Travel Diaries- #4, Lyon, Annecy, Milan, Garda & Verona


It's been a fast-moving week since we left Barcelona, making our way back through France and into Italy, but we're well underway with this trip now. As we weave out of Verona to Florence, the rain striking the train windows quite dramatically actually, I'm reminded that it's not all going to be the warm beaches and clear skies we've been pretty fortunate to experience so far- in the words immortalised by Mr. Snow, 'winter is coming'. Soon I'll be swapping my shorts for cargos, and my sweatshirt will finally make its way out of the backpack. But I am really interested to see how our style of travel is going to vary as the months move on- because we're a month in now, which is a mental thing to say. Part of me wondered, on the Eurostar on the way here, if I was even going to make it this far- but despite the diet of baguettes and pizza, and the nasty cough Zac and I have both almost certainly inherited from mould in our hostel in Barcelona, we're 3 countries down and I'm loving it.


So as I mentioned, it's been a fast-moving week since I last left off on the way to Lyon; in 7 days, we've spanned 3 countries (if you count a change of trains in Brig, Switzerland), and stayed in 5 different places. It can be difficult to find the balance between maximising the amount of places we are visiting and the time we give ourselves to just relax, and one-night stays have proven quite challenging. When you spend all day on a train, the last thing you want to do is try and explore a city; a shower, food, and sleep become your only goals. This was the reality that hit us when arriving in Lyon.


Our train got into Lyon at around 8pm, and the plan was to get to the hostel, drop off our bags and then find something to eat, seeing as we hadn't had an 'actual meal' since our McDonald's breakfast in Barcelona that morning. Something we hadn't taken time to appreciate however was how long the walk from the station would be- around an hour, uphill, in the dark, our backpacks adding only another factor to our weariness. It was a unanimous vote between us at that point to get food first, to avoid needing to actually crawl to our destination. And what blessed our eyes as we left the station but a Five Guys- after 2 weeks of speaking broken Spanish, speaking even more broken French was a challenge, but it was worth it for the double hotdog and excessive amount of fries we got to tuck into that evening.

Assigned task: Resume the travel diary about Lyon, Annecy, Milan, Garda and Verona, picking up after its last sentence.

Data section:
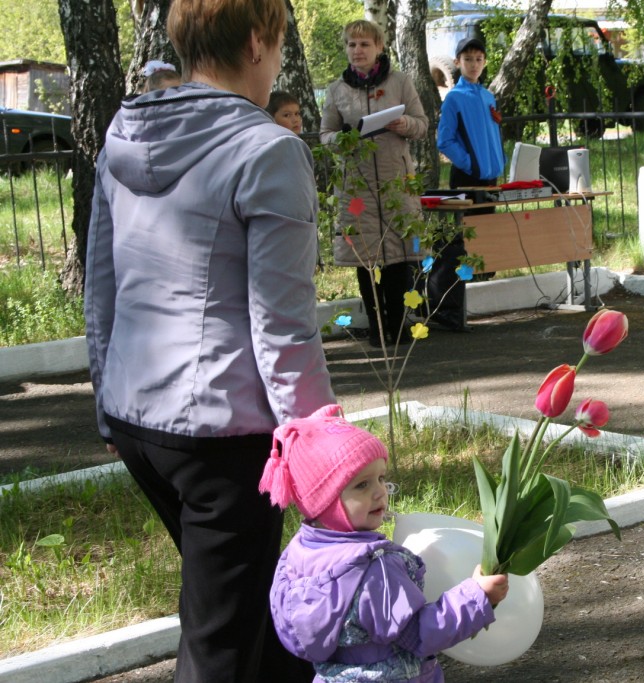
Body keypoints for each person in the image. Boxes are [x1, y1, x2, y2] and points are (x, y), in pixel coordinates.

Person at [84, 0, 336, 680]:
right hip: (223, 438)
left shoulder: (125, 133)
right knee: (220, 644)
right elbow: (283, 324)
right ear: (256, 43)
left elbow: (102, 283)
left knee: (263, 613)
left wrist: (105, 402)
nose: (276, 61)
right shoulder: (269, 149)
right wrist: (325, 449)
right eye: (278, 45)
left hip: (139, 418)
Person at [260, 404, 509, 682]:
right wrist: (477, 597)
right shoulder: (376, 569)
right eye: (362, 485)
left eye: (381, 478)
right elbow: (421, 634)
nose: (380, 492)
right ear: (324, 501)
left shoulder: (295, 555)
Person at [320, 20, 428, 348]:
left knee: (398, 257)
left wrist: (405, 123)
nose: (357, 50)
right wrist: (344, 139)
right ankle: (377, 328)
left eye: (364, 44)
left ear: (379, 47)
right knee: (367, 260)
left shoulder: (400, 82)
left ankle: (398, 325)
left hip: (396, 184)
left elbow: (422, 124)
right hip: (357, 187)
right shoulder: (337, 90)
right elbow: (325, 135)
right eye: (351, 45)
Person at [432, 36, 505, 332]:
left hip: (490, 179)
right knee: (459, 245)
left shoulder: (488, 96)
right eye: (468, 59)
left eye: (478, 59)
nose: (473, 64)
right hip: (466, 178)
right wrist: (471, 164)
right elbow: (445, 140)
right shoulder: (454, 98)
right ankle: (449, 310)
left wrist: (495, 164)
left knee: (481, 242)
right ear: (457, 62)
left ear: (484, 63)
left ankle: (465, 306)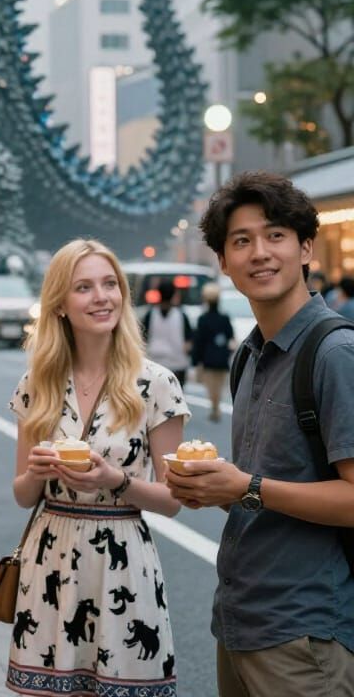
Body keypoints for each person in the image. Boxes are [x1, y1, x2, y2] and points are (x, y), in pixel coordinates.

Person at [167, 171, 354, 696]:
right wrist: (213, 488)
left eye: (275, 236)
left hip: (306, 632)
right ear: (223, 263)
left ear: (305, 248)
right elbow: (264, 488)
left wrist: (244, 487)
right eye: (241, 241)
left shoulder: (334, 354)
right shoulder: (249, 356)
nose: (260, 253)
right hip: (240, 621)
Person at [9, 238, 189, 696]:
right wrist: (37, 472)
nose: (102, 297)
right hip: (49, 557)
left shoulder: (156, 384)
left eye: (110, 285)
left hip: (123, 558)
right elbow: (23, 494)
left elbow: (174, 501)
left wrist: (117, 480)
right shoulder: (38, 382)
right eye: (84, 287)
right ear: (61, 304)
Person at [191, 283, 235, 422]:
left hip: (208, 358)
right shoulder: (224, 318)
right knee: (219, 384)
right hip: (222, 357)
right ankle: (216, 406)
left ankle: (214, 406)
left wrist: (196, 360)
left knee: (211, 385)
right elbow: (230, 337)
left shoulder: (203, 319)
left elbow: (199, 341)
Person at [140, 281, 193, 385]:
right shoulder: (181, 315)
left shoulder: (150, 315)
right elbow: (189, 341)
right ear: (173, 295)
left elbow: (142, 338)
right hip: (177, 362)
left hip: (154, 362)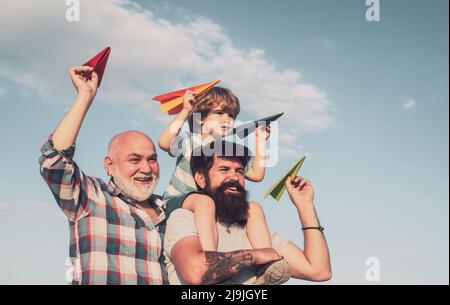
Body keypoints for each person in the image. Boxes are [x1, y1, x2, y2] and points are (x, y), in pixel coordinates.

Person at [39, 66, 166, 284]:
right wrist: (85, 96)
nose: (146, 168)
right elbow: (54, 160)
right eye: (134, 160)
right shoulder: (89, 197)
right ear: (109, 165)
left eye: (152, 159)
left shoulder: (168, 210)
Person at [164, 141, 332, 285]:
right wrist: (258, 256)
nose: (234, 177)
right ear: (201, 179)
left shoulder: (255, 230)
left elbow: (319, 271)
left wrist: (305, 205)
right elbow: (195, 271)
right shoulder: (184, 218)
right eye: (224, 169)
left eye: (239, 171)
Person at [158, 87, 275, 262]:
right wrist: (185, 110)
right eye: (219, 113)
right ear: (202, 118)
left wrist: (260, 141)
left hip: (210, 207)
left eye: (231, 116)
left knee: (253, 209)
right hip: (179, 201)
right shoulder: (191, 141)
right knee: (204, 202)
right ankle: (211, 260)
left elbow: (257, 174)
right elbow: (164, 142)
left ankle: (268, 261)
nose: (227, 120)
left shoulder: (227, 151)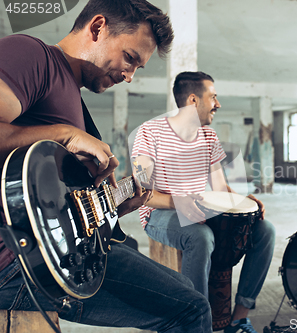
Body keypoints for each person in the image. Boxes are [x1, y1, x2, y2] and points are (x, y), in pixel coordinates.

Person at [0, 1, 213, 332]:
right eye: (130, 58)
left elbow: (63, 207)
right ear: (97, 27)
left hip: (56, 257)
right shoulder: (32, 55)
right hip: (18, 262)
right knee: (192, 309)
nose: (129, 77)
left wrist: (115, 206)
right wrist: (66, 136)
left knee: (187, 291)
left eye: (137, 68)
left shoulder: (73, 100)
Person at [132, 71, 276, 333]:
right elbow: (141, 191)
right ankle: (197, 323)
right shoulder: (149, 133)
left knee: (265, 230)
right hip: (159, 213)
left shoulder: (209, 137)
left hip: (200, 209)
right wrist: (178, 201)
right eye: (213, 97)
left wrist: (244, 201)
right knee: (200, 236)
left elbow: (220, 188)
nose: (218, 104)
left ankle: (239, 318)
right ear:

Answer below:
So, now on a full stomach, we made the trek- and a trek it was. Crossing the river at night was a stunning view though, seeing the warm lights of the domes and buildings cast against the pitch black skyline making the journey a little bit more tolerable. By the time we reached the hostel, we just crashed- it was nice enough, big rooms crammed with pod beds that felt a little bit like a morgue, but it didn't matter. We had a place to rest our heads. The next morning we got up, changed, packed and attempted to explore a bit more of the city. It proved pretty difficult with our bags, but we didn't have much choice, and ended up having a really nice morning there. Zac and I have actually decided to visit again on the way back from Switzerland before moving on to Belgium, so we can get a real feel for the city. In the station, we sat opposite an older guy, probably in his 50s, and got talking, learning bits about his life. He'd been born in France, but moved out to Australia, where he'd lived for over 20 years with his partner who was from Copenhagen. His wife had recently died however, and so he made the decision to come back to France and live near his family in Dijon. We shared stories of travel, of life, for about an hour before Zac and I had to make our train to Annecy, and weirdly it felt like leaving a friend we'd known for years behind. This was the first instance, as I can say now retrospectively, of many, where we crossed paths with kind people who we will never see again. And I thought that was really special.


The two-hour journey to Annecy was one of the most breathtaking experiences of my life. If you've ever been lucky enough to see the Eastern French countryside, the mountains and valleys that make you feel so insignificant, the vast lakes and rolling green fields, you will understand the exact emotions that I was feeling. Scenic doesn't begin to describe the beauty in every aspect of the views outside of our bustling carriage window. I'd been really looking forward to Annecy, somewhere Zac didn't even know existed other than 6 letters on our itinerary sheet, and this journey into the lake town promised me everything I was expecting. We took the bus from the station down to where we were staying- a lakeside Airbnb owned by a lovely French lady called Christine. She later noted that Zac and I were a 'very pleasant and discreet' pair under my review section on Airbnb, potentially raising questions on her part of our sexual orientation. Regardless, a lakeside beer and an evening trip to the French equivalent of Big Tescos later, we sat out on the promenade that ran around the lake's east side and watched the sunset, tucking into our expertly crafted baguettes. We got up for a sunrise walk the next morning, but were slightly disappointed in that the mountains are so close you actually can't see the sun until its around 10am anyway- so headed back to our room, showered, made use of the free breakfast included in our stay and once again got back on the tracks. Much like Lyon, Annecy's stunning location left us wanting more, and we are heading back there in around a month's time to see it all again.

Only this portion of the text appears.